» Your goal
Please copy the records below word for word, from their first line through the line that contains "family: Brassicaceae", including that line.

Dataset items
● ● ● ●

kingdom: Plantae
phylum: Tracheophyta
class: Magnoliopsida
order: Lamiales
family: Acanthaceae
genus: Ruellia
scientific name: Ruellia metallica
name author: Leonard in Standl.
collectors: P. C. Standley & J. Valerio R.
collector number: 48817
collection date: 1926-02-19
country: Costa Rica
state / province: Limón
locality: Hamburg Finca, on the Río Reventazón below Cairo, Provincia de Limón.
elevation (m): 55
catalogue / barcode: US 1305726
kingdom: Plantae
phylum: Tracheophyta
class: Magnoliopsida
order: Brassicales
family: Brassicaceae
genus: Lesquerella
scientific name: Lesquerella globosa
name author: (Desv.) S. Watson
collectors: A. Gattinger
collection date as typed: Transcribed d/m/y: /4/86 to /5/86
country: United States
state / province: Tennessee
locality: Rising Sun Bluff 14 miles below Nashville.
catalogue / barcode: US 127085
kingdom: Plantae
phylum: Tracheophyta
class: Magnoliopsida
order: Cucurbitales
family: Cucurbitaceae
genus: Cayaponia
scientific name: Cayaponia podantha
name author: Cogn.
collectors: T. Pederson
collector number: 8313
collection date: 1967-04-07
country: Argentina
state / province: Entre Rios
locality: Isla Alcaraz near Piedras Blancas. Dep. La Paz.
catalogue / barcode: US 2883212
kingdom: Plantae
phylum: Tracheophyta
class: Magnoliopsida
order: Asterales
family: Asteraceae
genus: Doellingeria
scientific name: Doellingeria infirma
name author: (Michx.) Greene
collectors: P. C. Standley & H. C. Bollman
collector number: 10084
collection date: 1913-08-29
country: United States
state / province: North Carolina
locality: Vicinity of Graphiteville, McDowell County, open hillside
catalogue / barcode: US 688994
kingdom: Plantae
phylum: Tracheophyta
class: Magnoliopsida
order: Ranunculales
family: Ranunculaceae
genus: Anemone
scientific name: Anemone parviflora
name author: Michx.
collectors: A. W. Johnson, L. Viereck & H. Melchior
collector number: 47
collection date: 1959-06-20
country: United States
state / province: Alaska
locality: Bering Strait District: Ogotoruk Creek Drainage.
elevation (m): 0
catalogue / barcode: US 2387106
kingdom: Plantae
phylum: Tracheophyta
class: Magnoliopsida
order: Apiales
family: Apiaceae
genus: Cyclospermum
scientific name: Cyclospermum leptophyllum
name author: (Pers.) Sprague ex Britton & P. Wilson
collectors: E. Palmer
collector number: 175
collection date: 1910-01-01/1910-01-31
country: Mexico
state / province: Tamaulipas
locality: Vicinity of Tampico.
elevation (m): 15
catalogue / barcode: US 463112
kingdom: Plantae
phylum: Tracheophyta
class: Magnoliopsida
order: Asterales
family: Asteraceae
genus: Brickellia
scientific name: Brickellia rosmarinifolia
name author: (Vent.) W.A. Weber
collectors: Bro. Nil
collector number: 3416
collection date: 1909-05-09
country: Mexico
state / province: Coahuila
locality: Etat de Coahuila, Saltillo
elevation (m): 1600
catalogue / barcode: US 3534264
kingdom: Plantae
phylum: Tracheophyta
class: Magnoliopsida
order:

● ● ● ●

» Result of this exercise
kingdom: Plantae
phylum: Tracheophyta
class: Magnoliopsida
order: Lamiales
family: Acanthaceae
genus: Ruellia
scientific name: Ruellia metallica
name author: Leonard in Standl.
collectors: P. C. Standley & J. Valerio R.
collector number: 48817
collection date: 1926-02-19
country: Costa Rica
state / province: Limón
locality: Hamburg Finca, on the Río Reventazón below Cairo, Provincia de Limón.
elevation (m): 55
catalogue / barcode: US 1305726
kingdom: Plantae
phylum: Tracheophyta
class: Magnoliopsida
order: Brassicales
family: Brassicaceae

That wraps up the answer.